Why is this important? Relational data powers industries from e-commerce and healthcare to finance. Yet, building predictive models on such datasets often involves laborious feature engineering. getML FastProp – the fastest open-source algorithm for automated feature engineering – streamlines this process, helping data scientists move faster and build better models.

In this hands-on tutorial, we’ll work through two tasks from Stanford’s Relational Learning Benchmark (RelBench) using the H&M Fashion dataset: 1) Predict customer churn with a classification model, 2) Forecast item sales using regression model.

We’ll walk through the code and concepts needed to solve these tasks with getML FastProp, achieving state-of-the-art performance and outperforming both Relational Deep Learning models and an experienced human data scientist.

By the end of this tutorial, you'll learn how to:
- Understand relational learning – Grasp the core challenges and concepts of working with multi-table datasets.
- Reproduce results – Run the provided notebooks and code to reproduce the results at your own pace.
- Automate feature engineering – Use getML’s FastProp to extract features directly from relational data.
- Build and optimize getML pipelines – Develop pipelines for both classification and regression tasks.
- Integrate into MLOps workflows – Leverage getML alongside LightGBM and Optuna.

This tutorial provides a practical, reproducible framework for working with relational and time-series data, applicable across industries and domains.

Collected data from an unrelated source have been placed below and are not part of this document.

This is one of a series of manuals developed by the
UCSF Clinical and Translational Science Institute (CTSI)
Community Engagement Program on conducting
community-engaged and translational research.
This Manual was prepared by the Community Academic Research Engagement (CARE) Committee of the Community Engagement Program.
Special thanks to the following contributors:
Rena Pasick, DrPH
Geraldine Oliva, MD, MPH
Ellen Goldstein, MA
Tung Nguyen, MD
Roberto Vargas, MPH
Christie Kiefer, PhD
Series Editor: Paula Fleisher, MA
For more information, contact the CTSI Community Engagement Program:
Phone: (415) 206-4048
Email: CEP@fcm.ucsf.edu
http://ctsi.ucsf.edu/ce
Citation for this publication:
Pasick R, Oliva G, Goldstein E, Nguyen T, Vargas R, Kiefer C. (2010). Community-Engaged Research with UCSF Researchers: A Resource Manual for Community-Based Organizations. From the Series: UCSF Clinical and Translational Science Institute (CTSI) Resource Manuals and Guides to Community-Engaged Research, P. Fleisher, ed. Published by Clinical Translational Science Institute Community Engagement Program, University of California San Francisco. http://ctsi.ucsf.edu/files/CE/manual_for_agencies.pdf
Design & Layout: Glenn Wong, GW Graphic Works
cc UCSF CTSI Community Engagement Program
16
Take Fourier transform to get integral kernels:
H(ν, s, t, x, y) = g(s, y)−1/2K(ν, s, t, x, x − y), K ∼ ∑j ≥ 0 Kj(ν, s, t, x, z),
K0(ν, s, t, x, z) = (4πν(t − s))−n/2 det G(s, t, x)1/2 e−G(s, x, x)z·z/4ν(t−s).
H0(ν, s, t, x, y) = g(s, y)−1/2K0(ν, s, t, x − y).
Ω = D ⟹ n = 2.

Expected audience expertise: Domain:

Intermediate

Expected audience expertise: Python:

Intermediate

Public link to supporting material, e.g. videos, Github, etc.:

https://github.com/getml/getml-relbench

Alexander Uhlig is the CEO of Code17, the company behind getML. With a background in Physics, he leads the development of getML and has worked hands-on with data teams to build prediction models across various domains, including healthcare, trading, and e-commerce.